In the Middle Ages, the production of swords migrated from India and settled in Damascus, which presented its unique steel design, the secrets of which are still unknown, despite advanced modern instruments and tools capable of precise control and identification of components.
It can be said that the general purpose of steel is the manufacture of blades, and the main feature of the blades is the sharpness of its blade, while the blade of the Damascus blade can be sharpened to a very high degree of sharpness and stored for a long time.
While sharp blades made of ordinary carbon steel are covered with razor-sharp serum during sharpening and are not subject to subsequent sharpening, the Damascus sword is sharpened to razor sharpness and retains its cutting ability for a long time. This property is possible when the steel simultaneously has high hardness, toughness and elasticity, and only then the blade of the blade is capable of self-sharpening.
The novel states that the flatbread-shaped cast steel alloys were brought from India to Syria to later create a unique Damascus blade industry, with craftsmen adding skill and innovation.
In 1981, the New York Times reported on “Unraveling the Damascus Mystery”, noting that two metallurgists at Stanford University, working on the production of a “superplastic” metal, discovered the secret of Damascus steel.

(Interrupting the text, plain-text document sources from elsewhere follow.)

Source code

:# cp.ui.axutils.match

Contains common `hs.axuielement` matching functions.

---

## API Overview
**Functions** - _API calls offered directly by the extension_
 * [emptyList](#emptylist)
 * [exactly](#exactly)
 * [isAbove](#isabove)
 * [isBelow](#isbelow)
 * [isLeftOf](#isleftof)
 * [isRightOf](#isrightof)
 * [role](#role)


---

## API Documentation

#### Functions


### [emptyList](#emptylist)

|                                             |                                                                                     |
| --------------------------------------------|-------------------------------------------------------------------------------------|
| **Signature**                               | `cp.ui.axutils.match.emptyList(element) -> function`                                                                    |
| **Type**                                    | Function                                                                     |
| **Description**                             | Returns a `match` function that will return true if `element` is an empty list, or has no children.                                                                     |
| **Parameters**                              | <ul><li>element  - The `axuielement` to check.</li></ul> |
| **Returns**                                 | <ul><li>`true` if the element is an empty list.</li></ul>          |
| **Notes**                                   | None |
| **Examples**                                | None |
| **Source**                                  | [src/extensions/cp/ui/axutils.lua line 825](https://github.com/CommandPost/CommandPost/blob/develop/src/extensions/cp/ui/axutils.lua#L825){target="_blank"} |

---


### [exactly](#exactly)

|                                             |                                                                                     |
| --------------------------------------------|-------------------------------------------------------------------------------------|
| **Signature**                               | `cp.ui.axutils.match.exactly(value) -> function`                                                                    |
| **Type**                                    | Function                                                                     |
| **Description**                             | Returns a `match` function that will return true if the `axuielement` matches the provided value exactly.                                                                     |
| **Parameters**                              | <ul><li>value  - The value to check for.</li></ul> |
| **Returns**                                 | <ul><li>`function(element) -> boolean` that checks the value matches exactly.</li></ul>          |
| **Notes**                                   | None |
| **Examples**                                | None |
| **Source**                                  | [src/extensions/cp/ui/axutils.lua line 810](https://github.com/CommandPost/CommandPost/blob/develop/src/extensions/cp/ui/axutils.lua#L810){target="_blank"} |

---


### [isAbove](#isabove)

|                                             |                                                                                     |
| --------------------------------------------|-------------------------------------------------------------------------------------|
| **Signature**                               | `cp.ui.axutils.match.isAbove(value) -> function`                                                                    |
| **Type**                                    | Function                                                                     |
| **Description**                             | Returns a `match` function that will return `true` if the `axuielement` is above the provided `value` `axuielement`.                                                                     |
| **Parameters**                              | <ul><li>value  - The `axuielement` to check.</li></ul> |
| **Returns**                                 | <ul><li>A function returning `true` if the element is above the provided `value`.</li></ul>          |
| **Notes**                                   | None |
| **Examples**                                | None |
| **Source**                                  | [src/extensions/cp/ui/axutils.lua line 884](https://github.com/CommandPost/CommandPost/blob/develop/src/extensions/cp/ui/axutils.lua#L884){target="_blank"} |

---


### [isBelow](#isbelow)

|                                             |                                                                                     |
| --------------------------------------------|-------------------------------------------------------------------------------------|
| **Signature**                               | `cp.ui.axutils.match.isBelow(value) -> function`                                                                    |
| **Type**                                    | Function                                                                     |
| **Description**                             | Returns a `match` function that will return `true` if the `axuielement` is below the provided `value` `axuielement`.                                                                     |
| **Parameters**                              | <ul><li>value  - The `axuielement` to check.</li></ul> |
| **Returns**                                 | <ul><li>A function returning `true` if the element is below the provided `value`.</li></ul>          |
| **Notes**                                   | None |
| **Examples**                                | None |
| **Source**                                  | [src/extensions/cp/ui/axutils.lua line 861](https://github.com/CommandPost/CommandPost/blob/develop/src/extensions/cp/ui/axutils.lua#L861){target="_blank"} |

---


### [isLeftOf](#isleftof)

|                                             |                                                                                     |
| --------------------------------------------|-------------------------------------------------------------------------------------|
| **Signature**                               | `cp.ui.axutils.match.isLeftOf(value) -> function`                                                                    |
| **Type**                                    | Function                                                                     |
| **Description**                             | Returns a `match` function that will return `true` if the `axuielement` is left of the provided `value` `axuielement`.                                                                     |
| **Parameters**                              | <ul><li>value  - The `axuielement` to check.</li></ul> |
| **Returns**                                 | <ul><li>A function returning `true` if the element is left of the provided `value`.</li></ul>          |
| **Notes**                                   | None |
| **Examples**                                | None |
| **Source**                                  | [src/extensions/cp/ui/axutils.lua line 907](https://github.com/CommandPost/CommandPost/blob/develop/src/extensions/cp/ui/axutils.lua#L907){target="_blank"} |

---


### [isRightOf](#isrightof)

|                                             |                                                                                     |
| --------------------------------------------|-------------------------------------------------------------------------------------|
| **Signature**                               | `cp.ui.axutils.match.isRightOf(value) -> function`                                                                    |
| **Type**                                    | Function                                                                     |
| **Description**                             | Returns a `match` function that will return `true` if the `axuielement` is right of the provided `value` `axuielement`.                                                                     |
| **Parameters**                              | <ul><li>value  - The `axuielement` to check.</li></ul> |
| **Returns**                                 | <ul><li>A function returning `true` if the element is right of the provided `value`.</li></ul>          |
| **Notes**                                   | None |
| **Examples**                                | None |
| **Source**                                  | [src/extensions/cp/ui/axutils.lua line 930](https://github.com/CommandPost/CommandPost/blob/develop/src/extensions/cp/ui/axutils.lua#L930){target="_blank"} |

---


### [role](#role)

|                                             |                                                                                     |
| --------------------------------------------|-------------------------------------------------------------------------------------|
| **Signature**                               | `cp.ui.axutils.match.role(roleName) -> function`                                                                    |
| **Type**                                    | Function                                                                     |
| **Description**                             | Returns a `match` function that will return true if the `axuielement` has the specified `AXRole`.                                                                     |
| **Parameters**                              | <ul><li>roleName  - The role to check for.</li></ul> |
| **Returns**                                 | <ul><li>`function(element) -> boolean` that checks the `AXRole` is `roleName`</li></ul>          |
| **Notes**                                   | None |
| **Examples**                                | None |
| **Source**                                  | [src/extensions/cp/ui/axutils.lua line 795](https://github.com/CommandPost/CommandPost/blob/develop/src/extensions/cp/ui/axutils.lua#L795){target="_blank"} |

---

Steel analyzes by Geoffrey Wadsworth and Oleg Shcherby in search of a highly ductile form revealed properties almost identical to those they then found in Damascus steel, although their ductile steels were produced using sophisticated modern methods.
In a report in the early 1980s, the newspaper pointed out that the remarkable properties of Damascus steel had been known in Europe since the Crusaders arrived in the Middle East in the early 11th century, when they discovered that swords made from the metal could cleave feathers. in the air, but for a long time retained its sharpness.
These two scientists believe, as the original scientists suspected, that the secret of Damascus steel lies in the presence of a high percentage of carbon, which, they say, should be between 1 and 2 percent compared to the low 1 percent in ordinary steel, in addition to carrying out processes heating and especially cold.
In any case, these two scientists have only provided a possible scientific view of the method of casting Damascus steel, which seems to have kept silent for centuries, keeping the secrets and talismans hidden in it by the skilled craftsmen of Damascus!